In Adobe Premiere Pro, we're getting Text-Based Editing (again like Descript) and Auto Tone Mapping. What the tone mapping feature allows you to do is sync a color profile across log footage from various cameras in a timeline, no famous YouTuber LUT needed. I'm not kidding. You can drop log clips from a Panasonic Eva-1, a Sony A7SIII, and a Canon C70 and check the box for "auto tone mapping" and all of the footage will instantly match the color space of your timeline, be it Rec709 or HDR. (Source: Newsshooter)
In the audio realm, companies like Auphonic are turning the arduous process of mixing and mastering into an experience akin to your local frozen yogurt shop. Show up; upload your raw interview audio, podcast content, or even fully-edited commercials including music to Auphonic; select a few options for your output, a sprinkle of noise reduction here, a dollop of voice EQ there; pick your metadata and output file types; and hit Upload.
Within a few minutes, Auphonic outputs incredible audio quality.
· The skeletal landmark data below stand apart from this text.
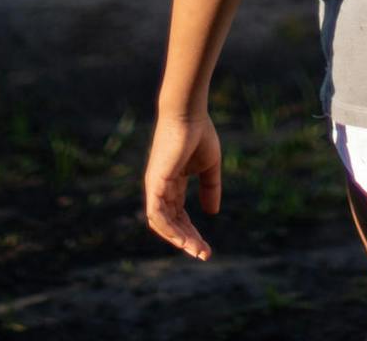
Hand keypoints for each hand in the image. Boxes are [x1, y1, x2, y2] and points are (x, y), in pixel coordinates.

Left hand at [144, 109, 221, 259]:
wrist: (188, 113)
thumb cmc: (198, 132)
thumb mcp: (209, 165)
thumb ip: (210, 188)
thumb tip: (212, 213)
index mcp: (173, 182)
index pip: (180, 216)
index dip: (192, 233)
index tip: (206, 248)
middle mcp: (161, 188)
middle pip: (172, 223)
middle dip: (188, 241)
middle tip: (204, 255)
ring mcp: (156, 186)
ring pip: (162, 224)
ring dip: (179, 240)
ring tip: (197, 251)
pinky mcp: (154, 183)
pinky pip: (157, 215)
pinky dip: (169, 230)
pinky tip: (183, 240)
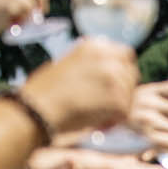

I'm not talking "Oh the audio sounded like a potato before because I recorded it on my phone and now it sounds like it came from a Shure SM7B," I'm talking about the sound of a professionally mixed and mastered audio file. The clarity and presence of the voices. The reduction and gating. The ducking of music under dialogue despite uploading a flattened track. It's incredible. Auphonic is one of the first AI-driven softwares that have motivated me against hiring a contractor for the job of audio correction; to get the quality I get out of Auphonic from a contractor would be too much for the budgets on my productions.
These new AI tools aside, the "original" ChatGPT is providing a helpful hand in all steps in the production process, not just in scriptwriting. Personally, I've been using it to summarize meetings with clients, quickly generate a script for an idea for a project to see what it might feel like to produce, revise my list of interview questions for a series of interviews based on context (such as client objectives) or suggest additional questions, and assist in writing content for my company's site, Sandpiper Video.
ChatGPT right now is not connected to the internet in the same way that Bing's implementation of GPT 4 is integrated to the internet. I use Bing now for one particular task: before I have a meeting with a potential client, I'll ask it to brief me on the client. I put this brief in my notes. Then I ask Bing to summarize my company and find alignment between my company's services and the client that I have a meeting with. The resulting bulleted list of projects that we can do together more often than not contains a few things that I didn't think of when preparing for the meeting.
I would say the generative capability of ChatGPT has been most beneficial for me in day-to-day video production tasks. Be it interview questions, scripts, or client meeting info, I am doing way more than I could have back in, when was it, October of 2022? I caught wind of it back in December of 2022 after listening to Michael Barbaro and Kevin Roose worry over Sydney on the The Daily.
Being alive to witness the rise of AI is something special.
How are you using AI at the moment in your work?
I'd love to see a tool for the interviewer that in real time transcribes the conversation, suggests questions for the interviewer in the context of a set of marketing objectives or prewritten script, and builds a shotlist based on interviewee answers.